● Material for the task:
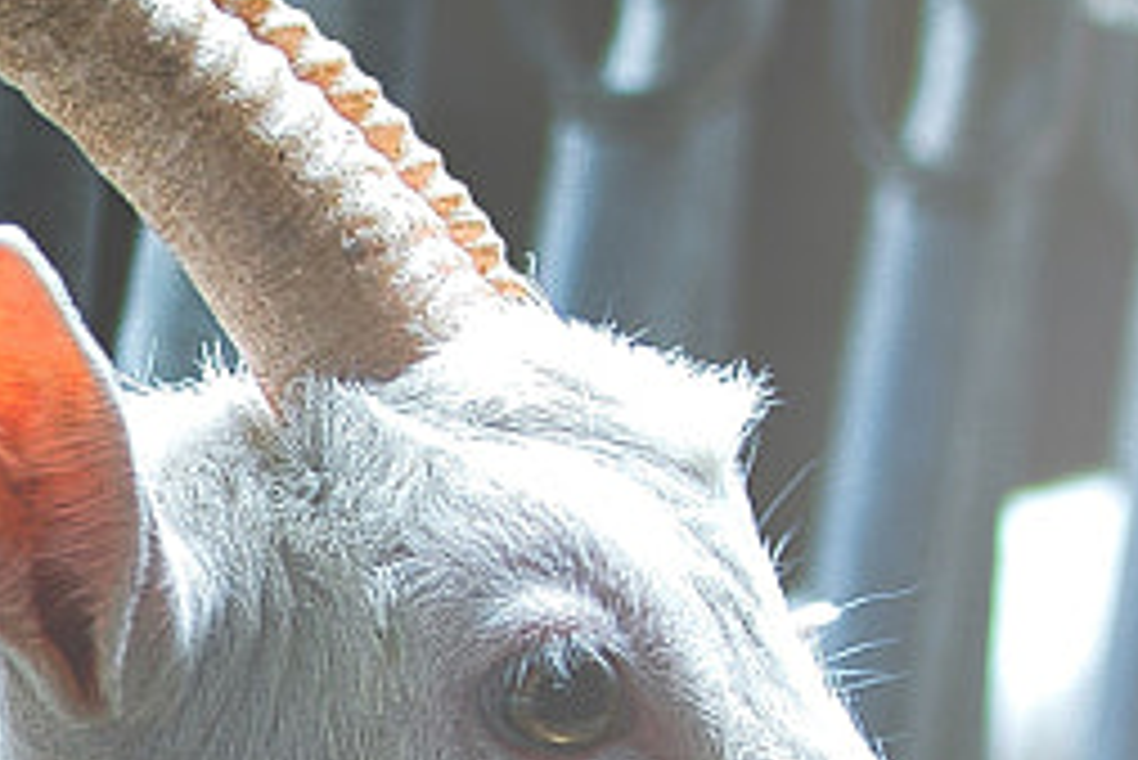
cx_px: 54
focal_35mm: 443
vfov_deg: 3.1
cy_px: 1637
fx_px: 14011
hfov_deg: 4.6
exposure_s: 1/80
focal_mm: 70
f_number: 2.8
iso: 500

● Work required:
Transcribe the data exactly, minus any images.

● Your solution:
cx_px: 54
focal_35mm: 443
vfov_deg: 3.1
cy_px: 1637
fx_px: 14011
hfov_deg: 4.6
exposure_s: 1/80
focal_mm: 70
f_number: 2.8
iso: 500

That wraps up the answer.